I'm in no position to dispute this, but I'm finding it very hard to
accept. Have you actually witnessed this?
There are probably traces going under the fuse, which
would make it impossible to add a connecting trace without a board
relayout, which is very costly.

I worked for the 2nd largest motherboard company (at the time) and we'd
do anything reasonable to save a couple of cents per board, including
changes to PCB layers, if the volume was high enough.

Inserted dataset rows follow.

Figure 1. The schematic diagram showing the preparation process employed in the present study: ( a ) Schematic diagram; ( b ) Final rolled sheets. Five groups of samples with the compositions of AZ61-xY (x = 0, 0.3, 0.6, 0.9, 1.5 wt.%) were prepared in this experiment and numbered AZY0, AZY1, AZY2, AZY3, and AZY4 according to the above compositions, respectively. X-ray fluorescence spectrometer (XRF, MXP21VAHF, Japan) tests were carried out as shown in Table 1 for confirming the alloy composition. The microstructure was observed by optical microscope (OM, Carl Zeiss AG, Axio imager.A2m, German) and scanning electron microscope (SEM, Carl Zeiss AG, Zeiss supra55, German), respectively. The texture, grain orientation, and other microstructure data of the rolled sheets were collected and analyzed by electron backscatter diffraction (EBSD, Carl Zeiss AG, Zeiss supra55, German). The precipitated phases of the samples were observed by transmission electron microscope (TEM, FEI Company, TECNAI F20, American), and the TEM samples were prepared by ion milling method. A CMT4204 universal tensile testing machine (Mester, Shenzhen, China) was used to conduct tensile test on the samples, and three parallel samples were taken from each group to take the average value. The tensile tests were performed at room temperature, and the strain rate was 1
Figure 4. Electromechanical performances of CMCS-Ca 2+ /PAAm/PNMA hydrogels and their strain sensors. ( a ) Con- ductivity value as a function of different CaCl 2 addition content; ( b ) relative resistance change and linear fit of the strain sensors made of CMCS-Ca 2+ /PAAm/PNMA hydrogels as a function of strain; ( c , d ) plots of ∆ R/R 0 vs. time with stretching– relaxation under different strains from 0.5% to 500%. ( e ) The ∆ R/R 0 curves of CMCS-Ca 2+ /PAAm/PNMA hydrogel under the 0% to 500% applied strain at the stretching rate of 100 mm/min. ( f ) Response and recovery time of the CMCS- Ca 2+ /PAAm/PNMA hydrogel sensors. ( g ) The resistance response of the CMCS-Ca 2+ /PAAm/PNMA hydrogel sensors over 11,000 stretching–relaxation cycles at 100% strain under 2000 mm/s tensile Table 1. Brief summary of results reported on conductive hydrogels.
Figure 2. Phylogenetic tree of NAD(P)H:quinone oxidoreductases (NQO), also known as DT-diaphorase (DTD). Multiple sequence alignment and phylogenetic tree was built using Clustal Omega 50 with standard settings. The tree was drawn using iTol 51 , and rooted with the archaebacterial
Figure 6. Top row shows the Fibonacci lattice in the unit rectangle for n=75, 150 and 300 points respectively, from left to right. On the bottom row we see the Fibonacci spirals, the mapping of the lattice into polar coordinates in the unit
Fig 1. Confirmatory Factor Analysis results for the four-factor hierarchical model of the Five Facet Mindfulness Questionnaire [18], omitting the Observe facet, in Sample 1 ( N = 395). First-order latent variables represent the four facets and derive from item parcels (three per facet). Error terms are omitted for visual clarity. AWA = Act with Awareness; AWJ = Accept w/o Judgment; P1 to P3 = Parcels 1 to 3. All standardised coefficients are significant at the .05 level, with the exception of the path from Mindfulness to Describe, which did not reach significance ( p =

Have you any idea why the third [open] fuse is there?


- Franc Zabkar
 
F

Franc Zabkar

Jan 1, 1970
0
I realize that, but in this case I can't imagine why the manufacture
would vary the design because the fuses are for keyboard (and maybe
mouse), USB, and Ethernet, and this particular mobo doesn't seem to
have any missing features for these because it does allow wake on
keyboard/mouse/USB/Ethernet.

The only missing feature I can think of that requires +5V power is a
firewire port. If there is no real estate set aside for a firewire
chip on the motherboard, perhaps it is intended as a future addition
to the Via chipset ??? Is there an unpopulated location for a firewire
connector?


- Franc Zabkar
 
L

larry moe 'n curly

Jan 1, 1970
0
Franc said:
The only missing feature I can think of that requires +5V power is a
firewire port. If there is no real estate set aside for a firewire
chip on the motherboard, perhaps it is intended as a future addition
to the Via chipset ??? Is there an unpopulated location for a firewire
connector?

This mobo is an Asrock (Asus) K7VTA Pro rev. 1.02. I don't know if its
chipset supports firewire, but there don't seem to be any unused pads
that could be used for an optional firewire connector. Also I was
wrong about the number of fuses: There's a place for a fourth fuse, in
front of the first PCI slot, near the SATA connectors. One pad
measures 5V, the other is probably floating because while there's 0V
across the pads there's also 0V between that pad and ground. Near each
missing fuse are some missing small components, most labelled as
resistors or capacitors, others unlabelled.

This is my first experience with Asrock, so I don't know if the mobo is
high quality or not, but unlike some ECS and PC Chips mobos where all
the electrolytic capacitors are a Taiwanese brand, like OST, some of
the caps around the CPU voltage regulator seem to be Japanese because
they're brown and labelled "KZT", which I've read is United Chemi Con.